So, if I understand it correctly, VPN user base and telnet access user base can't be in the same server, right?

Well, my original idea was to avoid using an extra server for authentication....

Ah, I misread that part.

You can have only one local user base. So if you can't make a separation there, you could do it using the telnet ACL. Only allow telnet via the inside interface.

I see your point though, that you want to separate engineers from VPN-users.

Peter

I wanted to separate PIX admin and normal VPN users above all.

Right now, I'm the only person who could telnet into the Pix and change config, because I know the password and nobody else.

If I create a user and a password in the local user base for VPN, could he use this credential to get into the Pix and change config?

As to allow telnet via the inside interface or not is not a protection because we've got terminal services for users. So anyone could log into TS, and then telnet from there to the PIX.

Well, best thing to do obviously is to find another way for yourself to telnet to the pix so that you can deny access from the terminal server. Now, if a VPN user was able to sniff network traffic, and you're using telnet to get to the pix..... your credentials are exposed.

But I guess that's not an option.

In this case, you can't stop VPN users from telnetting to the pix. The only thing that separate them from you then is the enable password (until a clever one starts sniffing the network).

What you could do to at least mitigate the problem a bit is to use:

username password privilege 0

Now people will still be able to login to the pix, but there's not much they can do besides some show commands (I don't know exactly which ones, you'll have to try it).

Also, you should switch to using SSH so that sniffing becomes useless.

(Obviously, users with priviledged access to the terminal server could still find ways to get your credentials.)

Maybe there's something more that you can do with authorization (like being authenticated to start a shell, but not being authorized to start one). I know how to do that with tacacs+ but I don't think it's possible with LOCAL.

Hope this gets you a bit further.

Peter

Hmm, I thought I'd better concentrate on setting up a working xauth VPN, and then see the security later.

So, I've made another vpngroup, thinking that I could set it up to show how xauth is working. But when I came upon your

crypto map MyMap client authentication LOCAL

it seems to me that this command affects everything relating to VPN on the outside interface. Am I correct?
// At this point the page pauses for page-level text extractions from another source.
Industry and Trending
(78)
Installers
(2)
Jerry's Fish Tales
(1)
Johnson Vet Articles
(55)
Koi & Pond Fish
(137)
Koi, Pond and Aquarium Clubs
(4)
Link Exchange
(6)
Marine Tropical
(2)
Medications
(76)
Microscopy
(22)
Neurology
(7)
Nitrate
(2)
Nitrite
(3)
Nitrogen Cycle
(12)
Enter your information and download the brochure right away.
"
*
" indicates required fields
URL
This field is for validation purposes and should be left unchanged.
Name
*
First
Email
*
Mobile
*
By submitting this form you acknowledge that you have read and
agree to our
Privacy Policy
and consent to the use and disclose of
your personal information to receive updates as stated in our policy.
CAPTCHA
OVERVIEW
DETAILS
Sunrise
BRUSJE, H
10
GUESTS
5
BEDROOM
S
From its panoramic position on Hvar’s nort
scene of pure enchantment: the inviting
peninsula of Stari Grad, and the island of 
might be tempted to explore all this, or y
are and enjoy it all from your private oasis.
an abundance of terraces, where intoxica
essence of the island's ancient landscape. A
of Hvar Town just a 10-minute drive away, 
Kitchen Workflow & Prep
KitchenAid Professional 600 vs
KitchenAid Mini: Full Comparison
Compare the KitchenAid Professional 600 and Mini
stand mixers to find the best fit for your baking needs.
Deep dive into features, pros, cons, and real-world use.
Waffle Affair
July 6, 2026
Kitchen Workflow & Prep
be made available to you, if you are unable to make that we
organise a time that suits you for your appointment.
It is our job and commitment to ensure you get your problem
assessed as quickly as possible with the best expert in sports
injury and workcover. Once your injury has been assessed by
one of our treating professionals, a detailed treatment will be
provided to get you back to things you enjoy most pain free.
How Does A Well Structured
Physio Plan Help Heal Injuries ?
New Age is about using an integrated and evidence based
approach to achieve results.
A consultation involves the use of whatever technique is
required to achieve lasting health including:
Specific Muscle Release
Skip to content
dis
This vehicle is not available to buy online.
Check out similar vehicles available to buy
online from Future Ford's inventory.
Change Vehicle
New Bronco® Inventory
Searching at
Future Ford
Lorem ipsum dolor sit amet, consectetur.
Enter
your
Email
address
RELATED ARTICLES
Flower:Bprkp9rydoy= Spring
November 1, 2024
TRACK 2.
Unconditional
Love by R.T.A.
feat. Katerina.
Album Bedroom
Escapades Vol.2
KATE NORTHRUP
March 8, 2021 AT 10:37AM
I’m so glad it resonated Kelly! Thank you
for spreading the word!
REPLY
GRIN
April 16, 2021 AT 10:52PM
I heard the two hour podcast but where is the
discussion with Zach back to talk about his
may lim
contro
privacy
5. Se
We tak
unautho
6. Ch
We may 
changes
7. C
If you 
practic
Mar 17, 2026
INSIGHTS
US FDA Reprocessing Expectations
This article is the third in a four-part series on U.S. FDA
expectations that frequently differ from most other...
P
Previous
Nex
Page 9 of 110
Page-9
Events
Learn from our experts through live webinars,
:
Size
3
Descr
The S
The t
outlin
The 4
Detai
My worry is that my second vpngroup is useless because those who are using the first vpngroup will also be asked to identify themselves, right?

And I hope it won't affect the current site-to-site VPN configuration.

You can only have one crypto map on an interface. When I said "MyMap", I meant the crypto map you're already using. But yes, this affects the existing Remote-access VPNs (not LAN-to-LAN VPNs).

You cannot have one group of users having to authenticate and the others not.

OK, thanks for this last reply. That's particularly useful.